To celebrate my coming of age next week me and my sister headed for a night out. We started of at a nice trendy bar with amazing marvelous cocktails. So as we moved on and then found ourselves queuing. And the line moved us more and more backwards. However in contrast to all other eager girls we stood quite uninterested, we had already had a blast of a night and our lives wouldn't end if we didn't get in.
Then the guy holding the guestlist catches my eye. And we exchange smiles. My dearest sister soon has to point out to the oblivious me that he is flirting with Sway Fatale.
This has never happened to me, certainly not in my hometown; After the next smile he exchanges some words with the bouncer and we are moved right past the line into the night club.

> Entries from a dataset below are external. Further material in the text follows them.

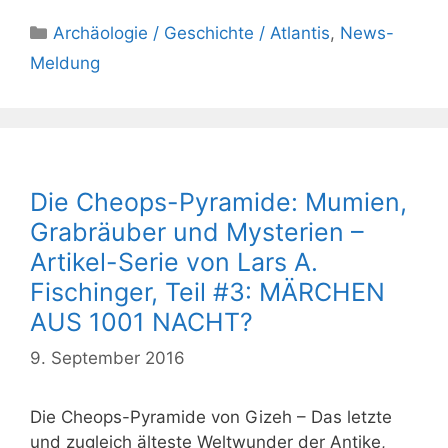
Kategorien
Archäologie / Geschichte / Atlantis
,
News-
Meldung
Die Cheops-Pyramide: Mumien,
Grabräuber und Mysterien –
Artikel-Serie von Lars A.
Fischinger, Teil #3: MÄRCHEN
AUS 1001 NACHT?
9. September 2016
Die Cheops-Pyramide von Gizeh – Das letzte
und zugleich älteste Weltwunder der Antike,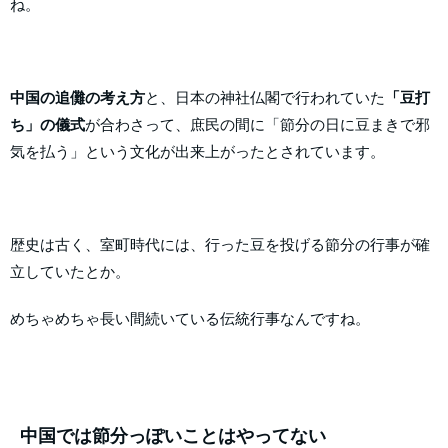
ね。
中国の追儺の考え方
と、日本の神社仏閣で行われていた
「豆打
ち」の儀式
が合わさって、庶民の間に「節分の日に豆まきで邪
気を払う」という文化が出来上がったとされています。
歴史は古く、室町時代には、行った豆を投げる節分の行事が確
立していたとか。
めちゃめちゃ長い間続いている伝統行事なんですね。
中国では節分っぽいことはやってない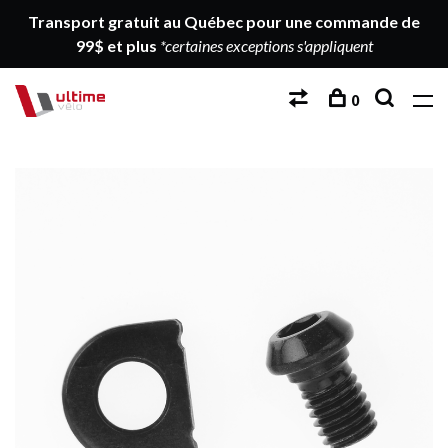
Transport gratuit au Québec pour une commande de
99$ et plus
*certaines exceptions s'appliquent
0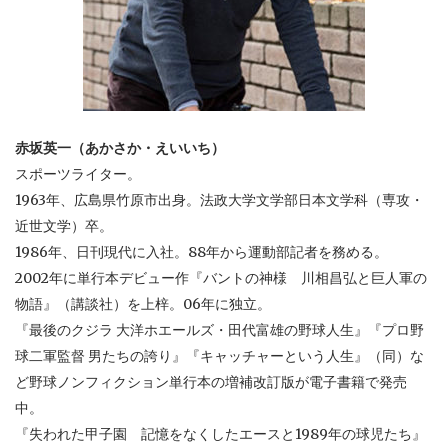
赤坂英一（あかさか・えいいち）
スポーツライター。
1963年、広島県竹原市出身。法政大学文学部日本文学科（専攻・
近世文学）卒。
1986年、日刊現代に入社。88年から運動部記者を務める。
2002年に単行本デビュー作『バントの神様 川相昌弘と巨人軍の
物語』（講談社）を上梓。06年に独立。
『最後のクジラ 大洋ホエールズ・田代富雄の野球人生』『プロ野
球二軍監督 男たちの誇り』『キャッチャーという人生』（同）な
ど野球ノンフィクション単行本の増補改訂版が電子書籍で発売
中。
『失われた甲子園 記憶をなくしたエースと1989年の球児たち』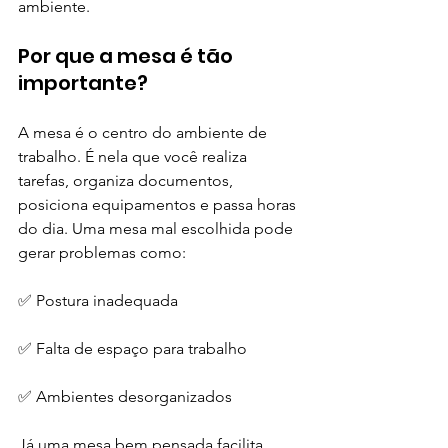
ambiente.
Por que a mesa é tão 
importante?
A mesa é o centro do ambiente de 
trabalho. É nela que você realiza 
tarefas, organiza documentos, 
posiciona equipamentos e passa horas 
do dia. Uma mesa mal escolhida pode 
gerar problemas como:
✅ Postura inadequada
✅ Falta de espaço para trabalho
✅ Ambientes desorganizados
Já uma mesa bem pensada facilita 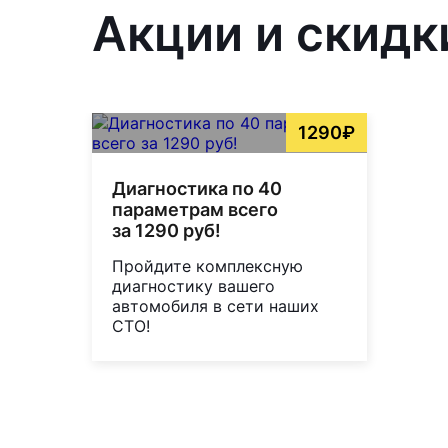
Акции и скидки
1290₽
Диагностика по 40
параметрам всего
за 1290 руб!
Пройдите комплексную
диагностику вашего
автомобиля в сети наших
СТО!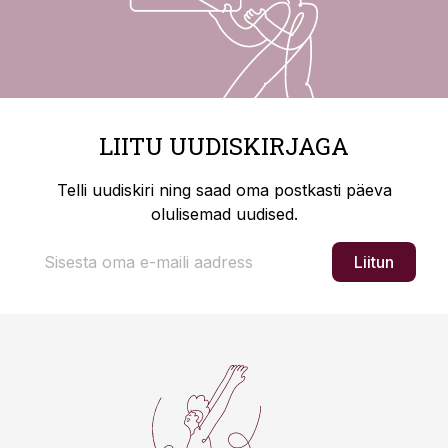
LIITU UUDISKIRJAGA
Telli uudiskiri ning saad oma postkasti päeva
olulisemad uudised.
Liitun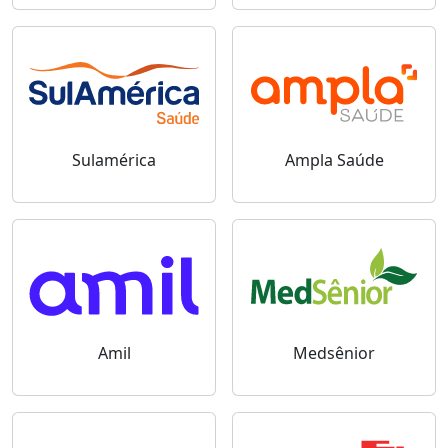
Sulamérica
Ampla Saúde
Amil
Medsênior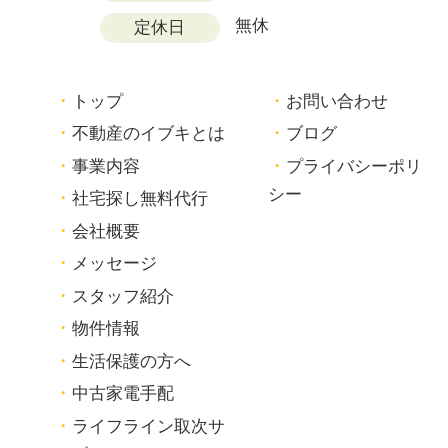
無休
定休日
トップ
お問い合わせ
不動産のイブキとは
ブログ
事業内容
プライバシーポリ
シー
社宅探し無料代行
会社概要
メッセージ
スタッフ紹介
物件情報
生活保護の方へ
中古家電手配
ライフライン取次サ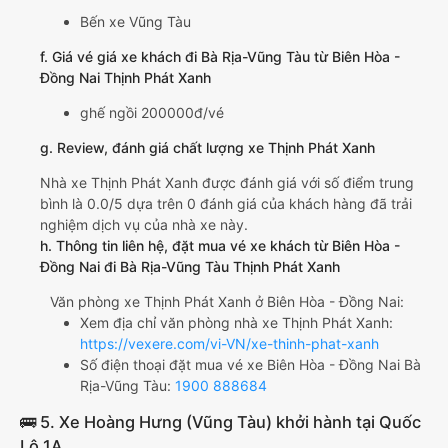
Bến xe Vũng Tàu
f. Giá vé giá xe khách đi Bà Rịa-Vũng Tàu từ Biên Hòa -
Đồng Nai Thịnh Phát Xanh
ghế ngồi 200000đ/vé
g. Review, đánh giá chất lượng xe Thịnh Phát Xanh
Nhà xe Thịnh Phát Xanh được đánh giá với số điểm trung
bình là 0.0/5 dựa trên 0 đánh giá của khách hàng đã trải
nghiệm dịch vụ của nhà xe này.
h. Thông tin liên hệ, đặt mua vé xe khách từ Biên Hòa -
Đồng Nai đi Bà Rịa-Vũng Tàu Thịnh Phát Xanh
Văn phòng xe Thịnh Phát Xanh ở Biên Hòa - Đồng Nai:
Xem địa chỉ văn phòng nhà xe Thịnh Phát Xanh:
https://vexere.com/vi-VN/xe-thinh-phat-xanh
Số điện thoại đặt mua vé xe Biên Hòa - Đồng Nai Bà
Rịa-Vũng Tàu:
1900 888684
🚌 5. Xe Hoàng Hưng (Vũng Tàu) khởi hành tại Quốc
Lộ 1A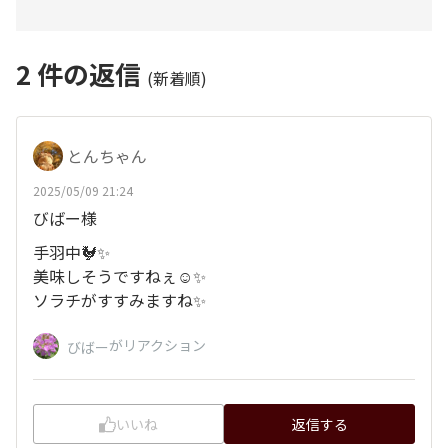
2
件の返信
(新着順)
とんちゃん
2025/05/09 21:24
びばー様
手羽中🐓✨
美味しそうですねぇ☺️✨
ソラチがすすみますね✨
がリアクション
びばー
いいね
返信する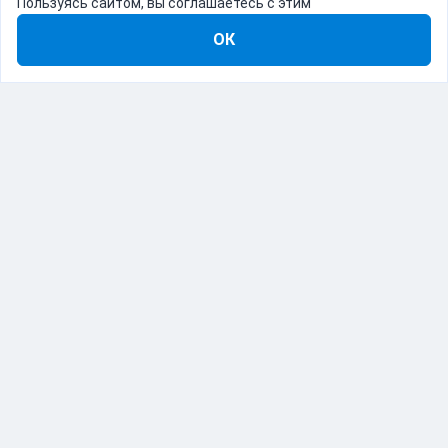
Пользуясь сайтом, вы соглашаетесь с этим
ОК
8-800-555-22-41
Демо Catapulto
Для кого
Тарифы
Информация
О компании
192012, Санкт-Петербург, пр. Обуховской Обороны, 120Б
© Catapulto 2013-
2026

Simply for looking good.
Self confidence boost? Oh yes.

And of course. He was sexy. We might have exchanged some kisses. I feel like 18 again. Vibrant. Free.

Friday, 26 September 2008

Sway Fatale endangers traffic

Joy Division thinks I am slightly mental. He loves it - I could have killed us but I must be good enough so he let me continue. Or, I know I am. 
Evidently, as he was driving I leaned over and gave him an intense blowjob... 
Thrill. 

Monday, 15 September 2008

Hit me with your best shot

Miss Mortal has gone home, feels very empty here now. Who shall now play guitar hero with me and dance around to ABBA?

Fortunately Joy Division should be here by 1.. 

(Then I hope he leaves before 4 as my sister probably will arrive here then and I feel we are really not at the meet the parents level yet.)

Other than that the finance sector is on the verge of collapse and I seriously dread my future. But if all goes badly, at least I can smile and announce that I am quite good at guitar hero and make an excellent impression of a goldfish.